Second, simply encrypting the memory dump isn’t necessarily going to help:
Where does the system put the key, presuming there’s no hardware token to
query? How does the system retrieve a password to decrypt that key without
loading up the rest of Windows? The MS worldview isn’t exactly moving
towards having a Non-Win32 window pop up asking for a password, but bringing
up a full Win32 environment arguably requires coming out of full
hibernation–meaning the system needs to be able to load up system RAM
without querying the user for a decryption code.

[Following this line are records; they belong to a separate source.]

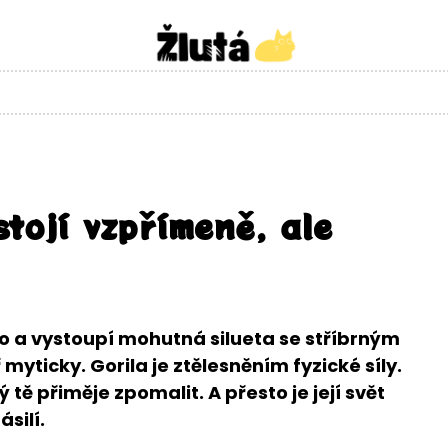
stojí vzpřímeně, ale
lo a vystoupí mohutná silueta se stříbrným
yticky. Gorila je ztělesněním fyzické síly.
 tě přiměje zpomalit. A přesto je její svět
silí.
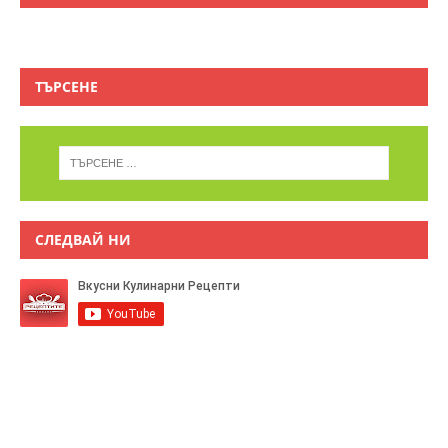
ТЪРСЕНЕ
СЛЕДВАЙ НИ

Finally, if arbitrary users can send a machine into temporary
hibernation(issue the command, then have a remote host send a Wake-On-LAN
magic packet), and has a pathway to do raw reads against the file
system(this doesn’t necessarily require physical access!), the EFS won’t
help–once the system comes back up, the attacker just needs to sort through
the hibernation data to retrieve key material. Essentially, the EFS doesn’t
win you anything above straight NTFS file permissions, since the key to
decrypt the NTFS file is available in the same pile the permissions you’re
bypassing are located.
Mind you, a token doesn’t really help in this circumstance, since most
tokens aren’t used for bulk decryption. Generally, the token will be used
to decrypt some key file into memory, and that key will be used to encrypt
and decrypt files.
Actually, I’m moderately curious how EFS does key selection–on a per file
basis? Per block? Is there salting? File system crypto is moderately
difficult, due to issues like crash resistance, appending data to arbitrary
points within a file, etc. This buglet happened due to an allowance made
for crash resistance–it’d be interesting to see whether anything else was
exposed due to specific allowances made for this functional domain.